What you are asked to do
Look through the data below for the line with "cup: none [97,205,125,232]", and transcribe it exactly together with each line after it up to and including the line with "coffee cup: none [808,255,855,321]". Give nothing else.

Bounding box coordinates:
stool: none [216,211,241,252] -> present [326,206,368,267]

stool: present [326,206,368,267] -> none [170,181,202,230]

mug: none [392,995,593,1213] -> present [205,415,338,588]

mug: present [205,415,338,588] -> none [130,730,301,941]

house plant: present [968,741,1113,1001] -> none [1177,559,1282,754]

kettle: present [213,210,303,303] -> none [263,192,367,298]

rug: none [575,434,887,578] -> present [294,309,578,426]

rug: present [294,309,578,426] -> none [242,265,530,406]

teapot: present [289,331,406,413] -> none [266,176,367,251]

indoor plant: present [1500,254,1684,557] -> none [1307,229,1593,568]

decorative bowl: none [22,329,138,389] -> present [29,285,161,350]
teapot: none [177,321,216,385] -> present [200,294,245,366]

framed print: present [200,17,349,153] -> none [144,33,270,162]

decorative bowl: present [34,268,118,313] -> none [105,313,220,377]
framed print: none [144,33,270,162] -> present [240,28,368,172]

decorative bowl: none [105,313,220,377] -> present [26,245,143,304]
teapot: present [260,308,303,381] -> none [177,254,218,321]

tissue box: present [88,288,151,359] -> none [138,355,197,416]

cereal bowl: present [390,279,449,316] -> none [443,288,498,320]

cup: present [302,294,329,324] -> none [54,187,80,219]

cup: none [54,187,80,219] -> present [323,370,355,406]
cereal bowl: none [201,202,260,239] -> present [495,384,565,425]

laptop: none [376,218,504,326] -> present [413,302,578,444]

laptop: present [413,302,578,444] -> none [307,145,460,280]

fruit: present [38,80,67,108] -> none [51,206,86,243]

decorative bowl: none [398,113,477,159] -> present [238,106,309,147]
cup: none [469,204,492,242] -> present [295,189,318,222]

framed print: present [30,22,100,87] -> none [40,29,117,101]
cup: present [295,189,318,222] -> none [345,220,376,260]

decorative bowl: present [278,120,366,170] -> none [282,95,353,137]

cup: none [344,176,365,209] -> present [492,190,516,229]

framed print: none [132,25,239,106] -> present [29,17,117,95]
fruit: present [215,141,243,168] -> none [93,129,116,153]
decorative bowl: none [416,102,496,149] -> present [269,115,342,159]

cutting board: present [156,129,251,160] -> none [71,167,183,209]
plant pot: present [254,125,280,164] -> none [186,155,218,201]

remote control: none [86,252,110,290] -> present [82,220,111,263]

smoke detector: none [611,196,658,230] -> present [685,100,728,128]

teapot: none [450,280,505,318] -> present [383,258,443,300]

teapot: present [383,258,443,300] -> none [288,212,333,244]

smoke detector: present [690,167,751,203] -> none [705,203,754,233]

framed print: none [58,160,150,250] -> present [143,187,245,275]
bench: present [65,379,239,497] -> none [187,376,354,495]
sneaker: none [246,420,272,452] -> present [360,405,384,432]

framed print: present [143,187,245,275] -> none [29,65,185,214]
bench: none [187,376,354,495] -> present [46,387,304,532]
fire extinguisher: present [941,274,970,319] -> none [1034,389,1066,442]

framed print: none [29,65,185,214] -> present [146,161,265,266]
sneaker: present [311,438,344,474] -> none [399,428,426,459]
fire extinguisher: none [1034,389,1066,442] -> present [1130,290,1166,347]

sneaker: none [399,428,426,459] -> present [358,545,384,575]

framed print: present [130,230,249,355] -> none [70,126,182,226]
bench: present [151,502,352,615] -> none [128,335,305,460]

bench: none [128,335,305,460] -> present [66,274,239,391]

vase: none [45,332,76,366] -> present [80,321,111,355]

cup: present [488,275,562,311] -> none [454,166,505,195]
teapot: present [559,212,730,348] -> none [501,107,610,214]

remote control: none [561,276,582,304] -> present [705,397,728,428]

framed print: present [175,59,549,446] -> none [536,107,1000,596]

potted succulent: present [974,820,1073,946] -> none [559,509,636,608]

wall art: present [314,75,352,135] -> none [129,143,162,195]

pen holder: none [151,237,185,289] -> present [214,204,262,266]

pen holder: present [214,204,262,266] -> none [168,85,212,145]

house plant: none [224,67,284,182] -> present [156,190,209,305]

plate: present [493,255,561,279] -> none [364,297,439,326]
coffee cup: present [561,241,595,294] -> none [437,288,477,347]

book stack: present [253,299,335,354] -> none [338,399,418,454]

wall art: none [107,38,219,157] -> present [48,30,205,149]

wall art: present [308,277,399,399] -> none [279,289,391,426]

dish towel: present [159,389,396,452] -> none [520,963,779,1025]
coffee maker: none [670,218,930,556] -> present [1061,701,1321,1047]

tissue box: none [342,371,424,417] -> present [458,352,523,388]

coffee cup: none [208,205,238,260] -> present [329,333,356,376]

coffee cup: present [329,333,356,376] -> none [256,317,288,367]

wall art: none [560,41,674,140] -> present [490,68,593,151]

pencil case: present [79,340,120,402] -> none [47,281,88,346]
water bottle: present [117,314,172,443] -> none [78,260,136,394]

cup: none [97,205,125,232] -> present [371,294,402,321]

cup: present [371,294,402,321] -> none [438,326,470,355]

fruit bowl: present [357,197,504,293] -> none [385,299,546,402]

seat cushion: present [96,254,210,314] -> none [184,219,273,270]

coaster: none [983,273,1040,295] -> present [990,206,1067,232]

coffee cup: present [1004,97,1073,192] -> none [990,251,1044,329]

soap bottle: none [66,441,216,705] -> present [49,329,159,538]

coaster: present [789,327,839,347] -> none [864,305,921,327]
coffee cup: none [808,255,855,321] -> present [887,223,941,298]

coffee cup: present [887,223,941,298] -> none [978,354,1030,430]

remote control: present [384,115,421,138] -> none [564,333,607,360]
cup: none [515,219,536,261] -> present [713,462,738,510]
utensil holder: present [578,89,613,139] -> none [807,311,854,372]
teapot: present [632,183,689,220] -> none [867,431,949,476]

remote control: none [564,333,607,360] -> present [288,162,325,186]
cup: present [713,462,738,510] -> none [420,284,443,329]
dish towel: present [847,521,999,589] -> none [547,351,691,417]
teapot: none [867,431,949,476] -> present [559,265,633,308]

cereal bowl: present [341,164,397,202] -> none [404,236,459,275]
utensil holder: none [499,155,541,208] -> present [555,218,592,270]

Reply
cup: none [97,205,125,232] -> present [371,294,402,321]

cup: present [371,294,402,321] -> none [438,326,470,355]

fruit bowl: present [357,197,504,293] -> none [385,299,546,402]

seat cushion: present [96,254,210,314] -> none [184,219,273,270]

coaster: none [983,273,1040,295] -> present [990,206,1067,232]

coffee cup: present [1004,97,1073,192] -> none [990,251,1044,329]

soap bottle: none [66,441,216,705] -> present [49,329,159,538]

coaster: present [789,327,839,347] -> none [864,305,921,327]
coffee cup: none [808,255,855,321] -> present [887,223,941,298]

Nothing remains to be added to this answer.